In a note to clients, seen by Pound Sterling Live, Harvey offers the following analysis:
"Recent reports represent a high-risk strategy for the UK’s initial negotiating stance and, in our view, are consistent with the market beginning to fully price a hard Brexit.
"Most important is the Prime Minister’s reported willingness to forgo membership of the customs union.
"A decision on customs union membership is a preliminary to most other aspects of the Brexit process as, for example, negotiations on third country trade deals cannot begin without it.
"As has been well documented, a full exit from the customs union would be highly economically disruptive and would compromise investment in major UK export sectors such as autos.
"In recognition, the government appears to be seeking special privileges for certain sectors.
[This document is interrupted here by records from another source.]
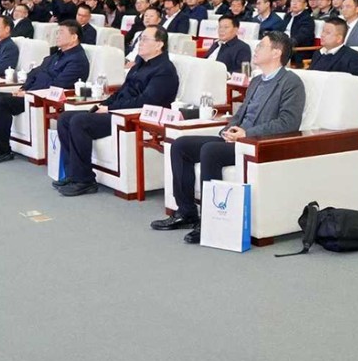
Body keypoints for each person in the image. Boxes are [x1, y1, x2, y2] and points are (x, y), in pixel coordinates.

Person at [151, 31, 305, 242]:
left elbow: (289, 122)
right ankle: (186, 212)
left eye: (261, 46)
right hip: (237, 139)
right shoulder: (257, 80)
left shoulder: (291, 82)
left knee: (210, 151)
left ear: (276, 52)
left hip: (256, 144)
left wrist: (247, 133)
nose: (256, 49)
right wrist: (229, 129)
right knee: (181, 145)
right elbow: (240, 114)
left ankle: (210, 220)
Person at [54, 26, 181, 197]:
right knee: (65, 118)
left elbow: (146, 102)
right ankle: (72, 174)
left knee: (79, 122)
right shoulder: (138, 66)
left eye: (145, 39)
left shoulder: (164, 70)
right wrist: (102, 105)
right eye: (139, 39)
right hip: (118, 111)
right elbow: (122, 91)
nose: (140, 43)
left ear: (159, 44)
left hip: (133, 118)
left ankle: (84, 180)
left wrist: (110, 108)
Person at [0, 22, 89, 165]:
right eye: (57, 32)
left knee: (2, 102)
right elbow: (34, 72)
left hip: (44, 99)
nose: (57, 36)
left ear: (74, 37)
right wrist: (24, 88)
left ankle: (2, 150)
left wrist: (29, 94)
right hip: (31, 93)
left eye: (61, 32)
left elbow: (58, 85)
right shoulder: (57, 54)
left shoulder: (77, 59)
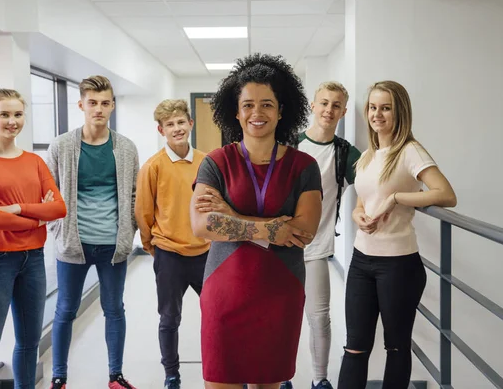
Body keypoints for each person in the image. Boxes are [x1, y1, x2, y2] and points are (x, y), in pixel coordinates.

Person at [190, 53, 323, 389]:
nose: (257, 113)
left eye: (267, 104)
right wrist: (269, 229)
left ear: (282, 111)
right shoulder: (216, 163)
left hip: (281, 292)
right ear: (236, 112)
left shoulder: (304, 167)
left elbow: (304, 231)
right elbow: (202, 225)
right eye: (248, 105)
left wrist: (233, 217)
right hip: (226, 291)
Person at [337, 81, 457, 389]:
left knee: (396, 346)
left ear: (399, 112)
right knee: (354, 347)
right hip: (362, 261)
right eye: (373, 107)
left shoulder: (410, 151)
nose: (377, 114)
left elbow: (445, 194)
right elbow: (363, 197)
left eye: (385, 108)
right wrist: (357, 214)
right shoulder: (368, 155)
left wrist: (399, 198)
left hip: (398, 265)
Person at [0, 89, 67, 388]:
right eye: (4, 114)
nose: (12, 121)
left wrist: (20, 208)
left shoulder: (35, 161)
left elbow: (59, 208)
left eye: (18, 114)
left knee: (28, 344)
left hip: (33, 259)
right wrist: (37, 217)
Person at [46, 76, 139, 389]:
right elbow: (48, 196)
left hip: (113, 245)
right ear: (81, 105)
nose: (99, 109)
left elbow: (135, 195)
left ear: (112, 105)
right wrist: (59, 230)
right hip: (73, 245)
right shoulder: (60, 146)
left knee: (114, 310)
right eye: (92, 103)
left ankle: (116, 376)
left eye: (105, 103)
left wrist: (130, 230)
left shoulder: (125, 147)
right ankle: (59, 377)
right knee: (65, 311)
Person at [283, 81, 361, 389]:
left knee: (319, 318)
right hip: (281, 245)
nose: (329, 109)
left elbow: (372, 181)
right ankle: (282, 378)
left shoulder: (345, 153)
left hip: (316, 247)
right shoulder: (291, 144)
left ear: (343, 111)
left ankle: (320, 379)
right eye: (324, 103)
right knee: (283, 316)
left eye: (336, 105)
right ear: (313, 106)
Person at [135, 99, 210, 389]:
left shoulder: (206, 162)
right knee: (169, 318)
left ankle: (219, 367)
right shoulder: (152, 166)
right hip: (169, 254)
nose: (177, 128)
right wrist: (153, 245)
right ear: (161, 130)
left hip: (205, 252)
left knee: (216, 314)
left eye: (181, 122)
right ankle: (171, 373)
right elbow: (143, 211)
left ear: (190, 124)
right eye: (170, 124)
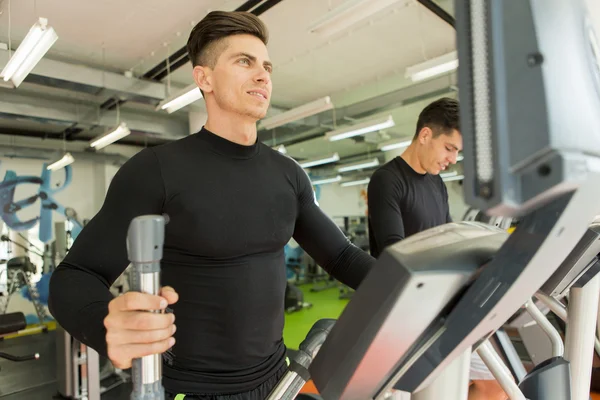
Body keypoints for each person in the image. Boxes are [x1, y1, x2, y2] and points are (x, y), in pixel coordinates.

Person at [48, 11, 376, 400]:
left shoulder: (288, 174)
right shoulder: (157, 171)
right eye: (244, 62)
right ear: (204, 78)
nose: (262, 75)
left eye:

It remains to be seen what the EU response will be, but the strategy is high risk.
"First, it would amount to a ‘pick-and-mix’ approach to Single Market Access that EU leaders have so far rebuffed.
"Second, unless a deal was made quickly, companies may trigger contingency plans at an early stage of the negotiations, leaving a later deal meaningless.
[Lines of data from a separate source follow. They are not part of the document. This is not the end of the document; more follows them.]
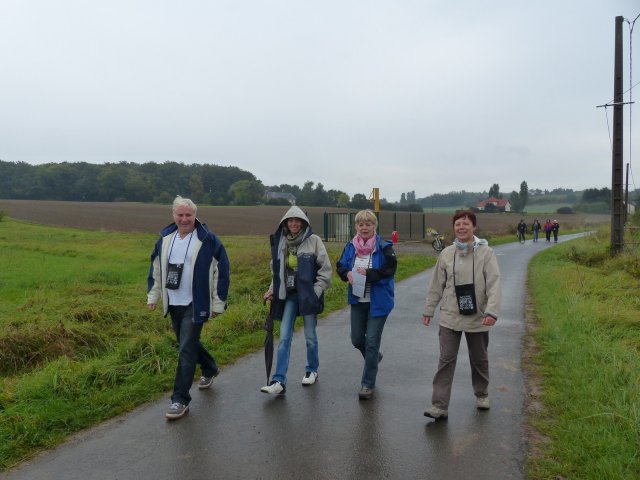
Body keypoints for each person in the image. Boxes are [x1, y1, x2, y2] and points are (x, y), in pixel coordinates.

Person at [147, 196, 230, 420]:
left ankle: (180, 399)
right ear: (173, 215)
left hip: (196, 303)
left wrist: (218, 302)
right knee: (187, 344)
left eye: (188, 215)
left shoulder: (208, 240)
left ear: (195, 215)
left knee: (185, 350)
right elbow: (156, 269)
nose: (184, 219)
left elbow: (222, 272)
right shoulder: (165, 238)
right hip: (173, 302)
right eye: (180, 215)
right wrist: (154, 295)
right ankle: (210, 368)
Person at [422, 210, 501, 419]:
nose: (461, 227)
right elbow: (436, 285)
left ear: (474, 226)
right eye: (458, 224)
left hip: (478, 316)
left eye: (466, 223)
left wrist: (492, 311)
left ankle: (482, 394)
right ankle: (439, 406)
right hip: (450, 315)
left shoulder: (486, 253)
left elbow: (494, 284)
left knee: (479, 359)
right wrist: (429, 309)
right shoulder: (446, 254)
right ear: (454, 228)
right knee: (445, 360)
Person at [261, 206, 332, 395]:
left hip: (308, 295)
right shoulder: (281, 242)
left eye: (297, 220)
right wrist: (271, 290)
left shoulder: (314, 241)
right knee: (284, 336)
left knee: (310, 336)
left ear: (303, 223)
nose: (294, 224)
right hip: (290, 296)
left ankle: (312, 370)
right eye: (290, 220)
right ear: (285, 223)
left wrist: (315, 292)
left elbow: (326, 271)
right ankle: (279, 381)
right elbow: (277, 273)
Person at [336, 209, 397, 400]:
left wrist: (368, 274)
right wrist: (347, 273)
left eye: (368, 224)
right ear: (356, 226)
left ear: (374, 226)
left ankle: (367, 384)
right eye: (361, 224)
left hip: (379, 302)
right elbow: (340, 266)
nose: (364, 227)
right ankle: (375, 358)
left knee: (371, 342)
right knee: (356, 339)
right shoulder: (350, 246)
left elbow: (390, 270)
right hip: (358, 300)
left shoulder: (385, 247)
"Leaving the customs union would leave the UK a free hand to negotiate third-country trade deals, such as with China or the US.
"We are not optimistic, however, that third-country deals could replace the UK’s existing trade arrangements soon.
"Trade deals are highly complex and it would be highly challenging to negotiate them under the current political timetable.
"The benefits of seeking third-country deals are also questionable given increasing evidence of protectionism and slowing global trade.
"Today’s news also leaves questions over the future of UK financial services.
"Reports last week signalled that EU Commission negotiator Barnier was considering transitional arrangements for the City of London to safeguard lending and liquidity in the EU.
"It is unclear, however, how full UK sovereignty from ECJ decisions can be made compatible with continued bank access to passporting and many aspects of the Eurozone’s financial infrastructure such as Target 2 and euro swaps clearing.
"The reported hard-line stance is also likely to increase domestic political instability, with many MPs concerned that Single Market Access should be the highest priority for negotiations.
"It should also raise tensions with the Scottish government, with SNP leader Nicola Sturgeon having pledged her support for a second independence referendum if Scotland does not remain in the Single Market.
"In terms of next steps, we anticipate a decision on the Supreme Court appeal over the government’s Triggering of Article 50 to be likely on one the forthcoming two Wednesdays.
"One risk associated with the appeal is that the Supreme Court rules devolved authorities must be consulted as part of triggering Article 50.
"If so (not our base case), this would leave seemingly irreconcilable differences between Westminster and Holyrood’s political priorities.
"In terms of market implications we see these press reports as a material negative should they prove accurate and a catalyst for the market beginning to price hard Brexit.
"As per our recent FX Blueprint publication, we see a deterioration in political rhetoric around Brexit as a key catalyst for further sterling weakness and see the large terms of trade shock from full exit from the Single Market consistent with GBP/USD at 1.06 or EUR/GBP close to parity respectively."
Bookies Bet on Steep Decline in Sterling
Bookies have meanwhile seen a pick-up in interest amongst punters looking to make something on Sterling's demise.
“The fears of ‘Hard’ Brexit have got the pound wobbling and we offer 8/11 that the year’s low will fall between $1.19-1.1," says Betway’s Alan Alger.
“A number of analysts have expressed deeper concerns for the UK currency, and a slide into the $1.09-1 territory is far from out of the question at 11/10. At 10/1, there’s even a sneaking feeling amongst our traders that the dollar could be stronger than the pound at some point this year,” says Alger.
Current odds at Betway:
$ to be stronger than the £ at any point in 2017: 10/1."